** The data **
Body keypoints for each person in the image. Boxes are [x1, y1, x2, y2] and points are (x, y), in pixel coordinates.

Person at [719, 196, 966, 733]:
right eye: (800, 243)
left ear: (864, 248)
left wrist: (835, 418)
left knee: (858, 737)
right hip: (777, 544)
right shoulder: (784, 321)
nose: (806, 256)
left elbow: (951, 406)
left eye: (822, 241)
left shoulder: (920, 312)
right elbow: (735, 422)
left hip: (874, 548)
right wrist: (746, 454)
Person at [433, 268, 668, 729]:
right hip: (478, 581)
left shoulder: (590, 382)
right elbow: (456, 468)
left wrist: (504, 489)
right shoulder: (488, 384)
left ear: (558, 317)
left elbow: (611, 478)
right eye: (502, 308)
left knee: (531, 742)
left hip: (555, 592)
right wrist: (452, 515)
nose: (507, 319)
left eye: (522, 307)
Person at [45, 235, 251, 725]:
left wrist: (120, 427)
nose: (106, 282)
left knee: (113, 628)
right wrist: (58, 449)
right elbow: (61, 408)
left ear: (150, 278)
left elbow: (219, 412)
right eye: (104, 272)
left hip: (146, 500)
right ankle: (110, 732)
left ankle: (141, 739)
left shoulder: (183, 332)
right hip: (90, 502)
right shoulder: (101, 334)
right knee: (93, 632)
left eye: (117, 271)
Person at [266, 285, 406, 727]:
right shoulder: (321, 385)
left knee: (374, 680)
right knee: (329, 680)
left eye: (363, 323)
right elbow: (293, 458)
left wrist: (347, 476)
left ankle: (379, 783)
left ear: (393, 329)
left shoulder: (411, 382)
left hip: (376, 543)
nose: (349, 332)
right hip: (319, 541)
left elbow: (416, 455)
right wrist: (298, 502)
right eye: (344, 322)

...

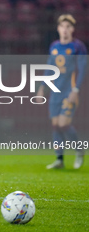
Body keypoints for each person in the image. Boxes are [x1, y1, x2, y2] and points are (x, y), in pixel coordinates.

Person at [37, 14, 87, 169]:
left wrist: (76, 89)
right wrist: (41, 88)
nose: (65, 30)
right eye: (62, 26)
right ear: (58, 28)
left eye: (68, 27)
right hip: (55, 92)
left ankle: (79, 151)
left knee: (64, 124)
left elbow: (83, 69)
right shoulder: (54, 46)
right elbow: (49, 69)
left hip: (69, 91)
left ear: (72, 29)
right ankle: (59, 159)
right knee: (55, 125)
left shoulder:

** Problem requirements **
Your task is to restate, word for word, only those lines above that fall between the line holding "left ear: (393, 329)" and the line holding "right eye: (344, 322)", inclusive.

** Result below **
left ear: (393, 329)
left shoulder: (411, 382)
left hip: (376, 543)
nose: (349, 332)
right hip: (319, 541)
left elbow: (416, 455)
right wrist: (298, 502)
right eye: (344, 322)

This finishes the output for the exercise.